■ Goal of the exercise
Find every line in the records that contains the word "head" and copy each one.

[Stored entries]
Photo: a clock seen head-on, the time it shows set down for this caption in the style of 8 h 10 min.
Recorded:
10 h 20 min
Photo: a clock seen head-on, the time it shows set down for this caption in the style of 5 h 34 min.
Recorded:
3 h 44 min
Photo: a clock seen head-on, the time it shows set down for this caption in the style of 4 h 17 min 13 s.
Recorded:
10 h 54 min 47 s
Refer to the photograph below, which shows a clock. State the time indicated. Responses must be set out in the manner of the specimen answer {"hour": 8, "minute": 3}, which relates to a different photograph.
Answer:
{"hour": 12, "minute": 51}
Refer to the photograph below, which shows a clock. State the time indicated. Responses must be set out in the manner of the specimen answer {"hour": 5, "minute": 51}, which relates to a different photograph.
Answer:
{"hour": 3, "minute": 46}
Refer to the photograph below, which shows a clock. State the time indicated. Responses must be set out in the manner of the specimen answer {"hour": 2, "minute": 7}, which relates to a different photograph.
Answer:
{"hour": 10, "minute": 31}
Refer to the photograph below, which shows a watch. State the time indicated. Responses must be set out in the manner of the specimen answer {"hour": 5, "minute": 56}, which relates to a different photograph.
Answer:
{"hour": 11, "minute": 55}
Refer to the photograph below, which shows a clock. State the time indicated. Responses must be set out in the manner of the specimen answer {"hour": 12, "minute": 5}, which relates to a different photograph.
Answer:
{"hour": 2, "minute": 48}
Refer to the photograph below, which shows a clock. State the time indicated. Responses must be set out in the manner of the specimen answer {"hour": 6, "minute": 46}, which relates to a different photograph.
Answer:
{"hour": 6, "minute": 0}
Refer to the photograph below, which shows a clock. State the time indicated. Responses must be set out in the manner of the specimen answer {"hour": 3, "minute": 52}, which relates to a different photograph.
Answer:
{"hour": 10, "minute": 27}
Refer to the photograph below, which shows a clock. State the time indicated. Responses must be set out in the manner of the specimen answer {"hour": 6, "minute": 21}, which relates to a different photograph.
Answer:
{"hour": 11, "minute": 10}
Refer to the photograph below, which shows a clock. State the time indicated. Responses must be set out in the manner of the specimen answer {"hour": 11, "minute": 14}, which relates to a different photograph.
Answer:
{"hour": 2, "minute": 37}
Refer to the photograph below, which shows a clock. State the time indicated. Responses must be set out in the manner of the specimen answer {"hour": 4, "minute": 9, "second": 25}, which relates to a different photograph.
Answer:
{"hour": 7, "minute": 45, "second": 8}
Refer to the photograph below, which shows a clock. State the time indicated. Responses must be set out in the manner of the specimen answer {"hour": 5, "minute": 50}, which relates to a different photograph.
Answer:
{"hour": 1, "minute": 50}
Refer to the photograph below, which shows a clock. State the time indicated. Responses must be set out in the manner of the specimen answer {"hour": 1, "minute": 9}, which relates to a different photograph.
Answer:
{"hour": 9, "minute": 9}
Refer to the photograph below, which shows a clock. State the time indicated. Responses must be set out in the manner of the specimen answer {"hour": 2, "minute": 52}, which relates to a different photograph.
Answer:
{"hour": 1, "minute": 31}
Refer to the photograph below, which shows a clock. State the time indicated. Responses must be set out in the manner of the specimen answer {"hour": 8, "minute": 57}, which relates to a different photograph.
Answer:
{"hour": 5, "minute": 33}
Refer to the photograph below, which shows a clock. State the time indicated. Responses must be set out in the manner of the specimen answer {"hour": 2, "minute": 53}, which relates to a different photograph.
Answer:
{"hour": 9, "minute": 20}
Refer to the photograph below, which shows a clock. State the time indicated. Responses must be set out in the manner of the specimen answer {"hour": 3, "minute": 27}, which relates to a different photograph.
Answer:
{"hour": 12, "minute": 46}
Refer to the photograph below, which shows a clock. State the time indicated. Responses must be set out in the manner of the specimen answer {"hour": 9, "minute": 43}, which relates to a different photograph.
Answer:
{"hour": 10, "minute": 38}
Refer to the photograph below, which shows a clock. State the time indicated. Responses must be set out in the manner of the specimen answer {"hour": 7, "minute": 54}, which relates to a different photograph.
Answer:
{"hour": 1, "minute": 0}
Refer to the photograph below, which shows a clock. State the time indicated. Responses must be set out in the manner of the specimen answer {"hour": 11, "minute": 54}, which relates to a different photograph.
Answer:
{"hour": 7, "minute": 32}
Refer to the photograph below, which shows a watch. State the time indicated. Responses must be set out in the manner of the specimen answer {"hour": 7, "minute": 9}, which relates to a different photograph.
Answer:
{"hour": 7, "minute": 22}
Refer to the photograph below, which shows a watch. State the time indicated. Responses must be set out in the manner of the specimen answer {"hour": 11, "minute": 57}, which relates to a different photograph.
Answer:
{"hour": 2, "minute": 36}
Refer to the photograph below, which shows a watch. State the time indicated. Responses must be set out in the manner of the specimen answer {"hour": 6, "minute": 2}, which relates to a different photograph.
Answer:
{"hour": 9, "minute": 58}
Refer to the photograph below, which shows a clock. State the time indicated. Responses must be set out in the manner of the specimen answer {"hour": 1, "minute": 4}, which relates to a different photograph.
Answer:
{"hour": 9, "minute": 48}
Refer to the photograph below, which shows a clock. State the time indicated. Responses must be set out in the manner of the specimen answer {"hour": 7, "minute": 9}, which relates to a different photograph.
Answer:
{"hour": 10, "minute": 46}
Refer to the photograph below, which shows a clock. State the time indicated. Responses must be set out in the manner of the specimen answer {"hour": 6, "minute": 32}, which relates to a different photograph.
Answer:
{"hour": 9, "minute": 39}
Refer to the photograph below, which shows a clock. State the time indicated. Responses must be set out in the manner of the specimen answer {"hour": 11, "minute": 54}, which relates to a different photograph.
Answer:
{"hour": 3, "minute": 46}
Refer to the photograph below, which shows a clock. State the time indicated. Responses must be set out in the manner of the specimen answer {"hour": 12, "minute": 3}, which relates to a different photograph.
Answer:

■ Answer to the exercise
Photo: a clock seen head-on, the time it shows set down for this caption in the style of 8 h 10 min.
Photo: a clock seen head-on, the time it shows set down for this caption in the style of 5 h 34 min.
Photo: a clock seen head-on, the time it shows set down for this caption in the style of 4 h 17 min 13 s.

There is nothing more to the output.